[Stored data entries]

☆ ☆ ☆ ☆ ☆ ☆ ☆

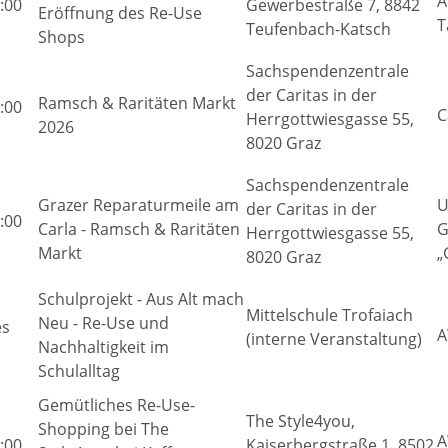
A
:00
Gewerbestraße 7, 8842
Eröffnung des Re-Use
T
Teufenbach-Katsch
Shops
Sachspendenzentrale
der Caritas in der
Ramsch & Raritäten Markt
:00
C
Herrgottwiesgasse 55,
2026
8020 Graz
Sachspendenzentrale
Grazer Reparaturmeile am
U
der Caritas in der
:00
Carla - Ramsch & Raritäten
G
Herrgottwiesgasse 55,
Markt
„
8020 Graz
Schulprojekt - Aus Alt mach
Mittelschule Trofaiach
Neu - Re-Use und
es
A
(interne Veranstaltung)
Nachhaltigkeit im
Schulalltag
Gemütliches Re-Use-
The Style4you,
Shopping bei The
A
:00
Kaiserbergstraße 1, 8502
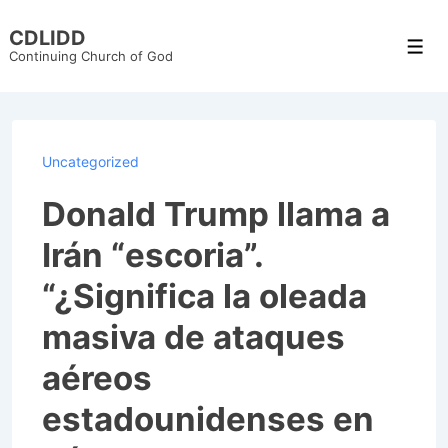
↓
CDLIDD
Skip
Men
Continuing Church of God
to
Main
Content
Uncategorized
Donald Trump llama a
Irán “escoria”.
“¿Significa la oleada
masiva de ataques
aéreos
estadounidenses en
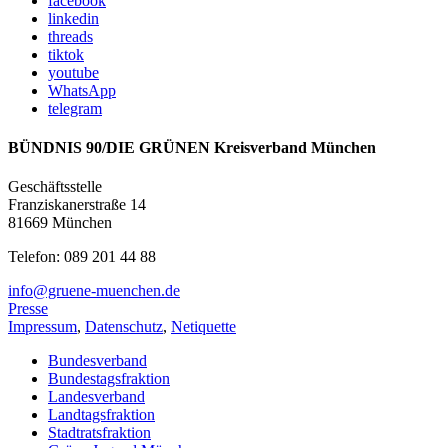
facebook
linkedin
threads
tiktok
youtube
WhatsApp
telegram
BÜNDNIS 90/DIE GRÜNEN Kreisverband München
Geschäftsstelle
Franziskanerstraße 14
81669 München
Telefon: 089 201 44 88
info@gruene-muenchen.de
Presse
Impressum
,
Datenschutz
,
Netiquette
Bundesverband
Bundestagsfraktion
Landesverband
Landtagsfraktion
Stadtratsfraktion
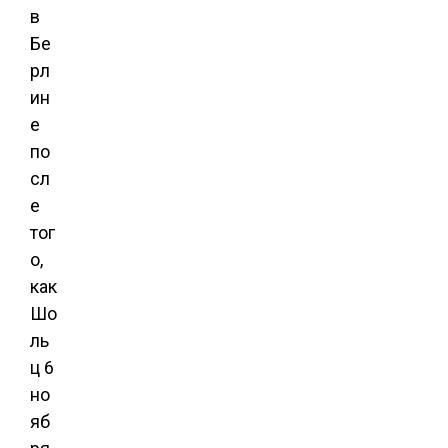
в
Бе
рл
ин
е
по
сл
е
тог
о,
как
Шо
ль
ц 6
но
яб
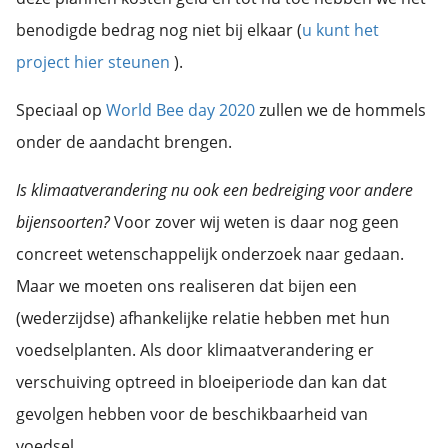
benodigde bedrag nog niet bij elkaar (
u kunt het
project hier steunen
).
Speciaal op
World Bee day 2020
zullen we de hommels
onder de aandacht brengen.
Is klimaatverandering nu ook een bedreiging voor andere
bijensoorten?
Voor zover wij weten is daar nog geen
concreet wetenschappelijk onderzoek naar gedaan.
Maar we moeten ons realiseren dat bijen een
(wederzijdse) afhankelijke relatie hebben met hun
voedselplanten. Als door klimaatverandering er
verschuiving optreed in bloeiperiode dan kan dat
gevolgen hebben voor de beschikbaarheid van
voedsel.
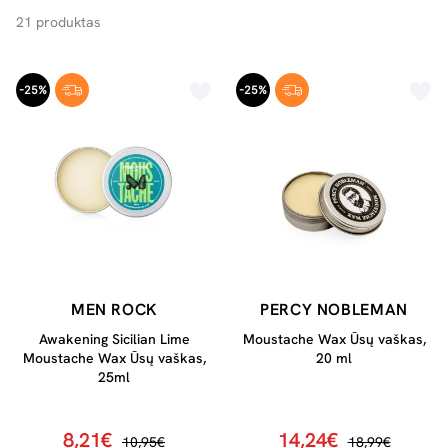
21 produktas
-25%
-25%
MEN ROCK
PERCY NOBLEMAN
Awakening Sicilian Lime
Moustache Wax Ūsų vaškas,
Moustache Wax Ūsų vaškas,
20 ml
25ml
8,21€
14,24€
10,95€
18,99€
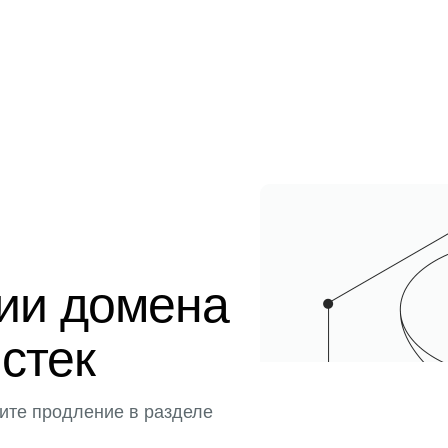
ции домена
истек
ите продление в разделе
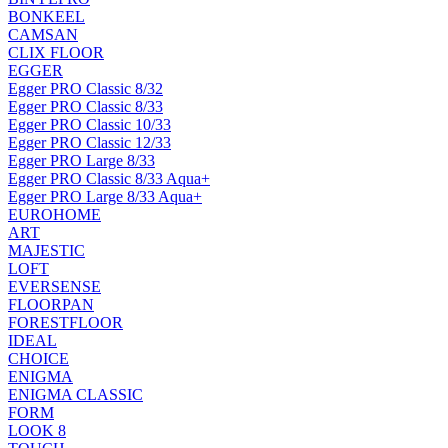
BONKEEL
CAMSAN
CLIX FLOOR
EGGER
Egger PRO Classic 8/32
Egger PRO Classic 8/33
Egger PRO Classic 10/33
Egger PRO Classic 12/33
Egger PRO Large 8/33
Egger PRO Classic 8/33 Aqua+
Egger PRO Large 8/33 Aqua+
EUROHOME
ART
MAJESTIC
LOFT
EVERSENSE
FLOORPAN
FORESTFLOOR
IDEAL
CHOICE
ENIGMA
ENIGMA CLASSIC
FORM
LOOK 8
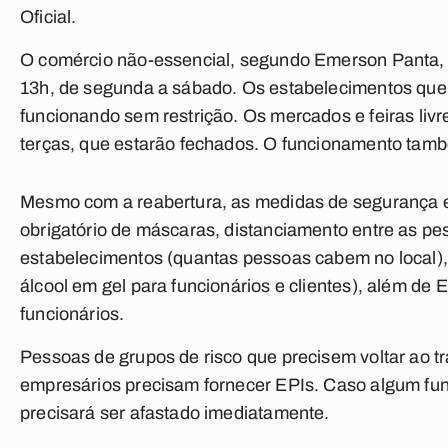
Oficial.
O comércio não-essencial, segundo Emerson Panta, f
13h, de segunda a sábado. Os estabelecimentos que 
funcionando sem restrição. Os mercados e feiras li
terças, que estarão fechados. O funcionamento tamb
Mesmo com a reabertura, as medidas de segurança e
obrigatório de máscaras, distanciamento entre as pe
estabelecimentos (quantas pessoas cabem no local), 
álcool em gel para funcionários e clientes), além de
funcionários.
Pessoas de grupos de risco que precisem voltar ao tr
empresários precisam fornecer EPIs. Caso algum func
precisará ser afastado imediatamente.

☆ ☆ ☆ ☆ ☆ ☆ ☆

### What is being asked:
Please copy out the entries above exactly as they appear, but skip their images.

### Response:
A
:00
Gewerbestraße 7, 8842
Eröffnung des Re-Use
T
Teufenbach-Katsch
Shops
Sachspendenzentrale
der Caritas in der
Ramsch & Raritäten Markt
:00
C
Herrgottwiesgasse 55,
2026
8020 Graz
Sachspendenzentrale
Grazer Reparaturmeile am
U
der Caritas in der
:00
Carla - Ramsch & Raritäten
G
Herrgottwiesgasse 55,
Markt
„
8020 Graz
Schulprojekt - Aus Alt mach
Mittelschule Trofaiach
Neu - Re-Use und
es
A
(interne Veranstaltung)
Nachhaltigkeit im
Schulalltag
Gemütliches Re-Use-
The Style4you,
Shopping bei The
A
:00
Kaiserbergstraße 1, 8502
↓
CDLIDD
Skip
Men
Continuing Church of God
to
Main
Content
Uncategorized
Donald Trump llama a
Irán “escoria”.
“¿Significa la oleada
masiva de ataques
aéreos
estadounidenses en
facebook
linkedin
threads
tiktok
youtube
WhatsApp
telegram
BÜNDNIS 90/DIE GRÜNEN Kreisverband München
Geschäftsstelle
Franziskanerstraße 14
81669 München
Telefon: 089 201 44 88
info@gruene-muenchen.de
Presse
Impressum
,
Datenschutz
,
Netiquette
Bundesverband
Bundestagsfraktion
Landesverband
Landtagsfraktion
Stadtratsfraktion
в
Бе
рл
ин
е
по
сл
е
тог
о,
как
Шо
ль
ц 6
но
яб
benodigde bedrag nog niet bij elkaar (
u kunt het
project hier steunen
).
Speciaal op
World Bee day 2020
zullen we de hommels
onder de aandacht brengen.
Is klimaatverandering nu ook een bedreiging voor andere
bijensoorten?
Voor zover wij weten is daar nog geen
concreet wetenschappelijk onderzoek naar gedaan.
Maar we moeten ons realiseren dat bijen een
(wederzijdse) afhankelijke relatie hebben met hun
voedselplanten. Als door klimaatverandering er
verschuiving optreed in bloeiperiode dan kan dat
gevolgen hebben voor de beschikbaarheid van
voedsel.
21 produktas
-25%
-25%
MEN ROCK
PERCY NOBLEMAN
Awakening Sicilian Lime
Moustache Wax Ūsų vaškas,
Moustache Wax Ūsų vaškas,
20 ml
25ml
8,21€
14,24€
10,95€
18,99€
ции домена
истек
ите продление в разделе
BONKEEL
CAMSAN
CLIX FLOOR
EGGER
Egger PRO Classic 8/32
Egger PRO Classic 8/33
Egger PRO Classic 10/33
Egger PRO Classic 12/33
Egger PRO Large 8/33
Egger PRO Classic 8/33 Aqua+
Egger PRO Large 8/33 Aqua+
EUROHOME
ART
MAJESTIC
LOFT
EVERSENSE
FLOORPAN
FORESTFLOOR
IDEAL
CHOICE
ENIGMA
ENIGMA CLASSIC
FORM
LOOK 8
Oficial.
O comércio não-essencial, segundo Emerson Panta, f
13h, de segunda a sábado. Os estabelecimentos que 
funcionando sem restrição. Os mercados e feiras li
terças, que estarão fechados. O funcionamento tamb
Mesmo com a reabertura, as medidas de segurança e
obrigatório de máscaras, distanciamento entre as pe
estabelecimentos (quantas pessoas cabem no local), 
álcool em gel para funcionários e clientes), além de
funcionários.
Pessoas de grupos de risco que precisem voltar ao tr
empresários precisam fornecer EPIs. Caso algum func
precisará ser afastado imediatamente.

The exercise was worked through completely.